## What you have to do
Transcribe the part of the Spring CORS configuration text that runs from "UrlBasedCorsConfigurationSource source = new" to "applies your CorsConfigurationSource.".

## Document excerpt
The quickest way to allow a specific origin is @CrossOrigin on a controller or handler.

@RestController
@RequestMapping("/api/users")
@CrossOrigin(origins = "http://localhost:3000")
public class UserController {

    @GetMapping
    public List<UserResponse> all() { ... }

    @PostMapping
    @CrossOrigin(origins = "https://admin.example.com")  // method-level override
    public UserResponse create(@RequestBody CreateUserRequest body) { ... }
}

Common attributes:

@CrossOrigin(
        origins = {"https://app.example.com"},
        methods = {RequestMethod.GET, RequestMethod.POST},
        allowedHeaders = "*",
        allowCredentials = "true",
        maxAge = 3600)

Global configuration with WebMvcConfigurer

For consistent rules across all controllers, register CORS mappings in a WebMvcConfigurer.

import org.springframework.context.annotation.Configuration;
import org.springframework.web.servlet.config.annotation.*;

@Configuration
public class WebConfig implements WebMvcConfigurer {

    @Override
    public void addCorsMappings(CorsRegistry registry) {
        registry.addMapping("/api/**")
                .allowedOrigins("http://localhost:3000", "https://app.example.com")
                .allowedMethods("GET", "POST", "PUT", "PATCH", "DELETE")
                .allowedHeaders("*")
                .allowCredentials(true)
                .maxAge(3600);
    }
}

Global configuration with CorsConfigurationSource

When you also use Spring Security, the recommended approach is a CorsConfigurationSource bean, which both MVC and Security can pick up.

import org.springframework.context.annotation.*;
import org.springframework.web.cors.*;
import java.util.List;

@Configuration
public class CorsConfig {

    @Bean
    public CorsConfigurationSource corsConfigurationSource() {
        CorsConfiguration config = new CorsConfiguration();
        config.setAllowedOrigins(List.of("http://localhost:3000", "https://app.example.com"));
        config.setAllowedMethods(List.of("GET", "POST", "PUT", "PATCH", "DELETE"));
        config.setAllowedHeaders(List.of("*"));
        config.setAllowCredentials(true);
        config.setMaxAge(3600L);

        UrlBasedCorsConfigurationSource source = new UrlBasedCorsConfigurationSource();
        source.registerCorsConfiguration("/api/**", config);
        return source;
    }
}

Interaction with Spring Security

Security’s filter chain runs before the dispatcher servlet, so a misconfigured chain will block preflight OPTIONS requests before MVC’s CORS handling sees them. Enable CORS inside the SecurityFilterChain so Security applies your CorsConfigurationSource.

## Entries taken from a collection
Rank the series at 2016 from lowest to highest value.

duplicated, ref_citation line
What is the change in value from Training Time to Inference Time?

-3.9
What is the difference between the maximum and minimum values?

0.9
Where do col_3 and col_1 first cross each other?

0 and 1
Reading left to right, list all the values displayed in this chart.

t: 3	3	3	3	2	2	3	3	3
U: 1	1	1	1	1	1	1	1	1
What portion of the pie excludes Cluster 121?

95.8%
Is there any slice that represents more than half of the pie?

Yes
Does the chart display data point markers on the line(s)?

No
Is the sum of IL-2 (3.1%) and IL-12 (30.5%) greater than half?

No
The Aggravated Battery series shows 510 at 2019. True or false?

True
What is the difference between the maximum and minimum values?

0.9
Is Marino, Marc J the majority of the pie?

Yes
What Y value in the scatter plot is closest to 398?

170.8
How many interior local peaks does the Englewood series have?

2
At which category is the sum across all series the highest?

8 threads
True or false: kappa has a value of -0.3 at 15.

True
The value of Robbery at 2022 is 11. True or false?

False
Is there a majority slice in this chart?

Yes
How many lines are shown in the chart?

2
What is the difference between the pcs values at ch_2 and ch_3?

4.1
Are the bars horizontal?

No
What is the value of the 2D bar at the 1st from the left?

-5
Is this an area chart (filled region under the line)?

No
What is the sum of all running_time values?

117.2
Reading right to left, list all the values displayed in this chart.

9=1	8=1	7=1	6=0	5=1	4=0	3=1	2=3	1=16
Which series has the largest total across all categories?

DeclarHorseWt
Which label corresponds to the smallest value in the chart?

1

## Finished exercise
UrlBasedCorsConfigurationSource source = new UrlBasedCorsConfigurationSource();
        source.registerCorsConfiguration("/api/**", config);
        return source;
    }
}

Interaction with Spring Security

Security’s filter chain runs before the dispatcher servlet, so a misconfigured chain will block preflight OPTIONS requests before MVC’s CORS handling sees them. Enable CORS inside the SecurityFilterChain so Security applies your CorsConfigurationSource.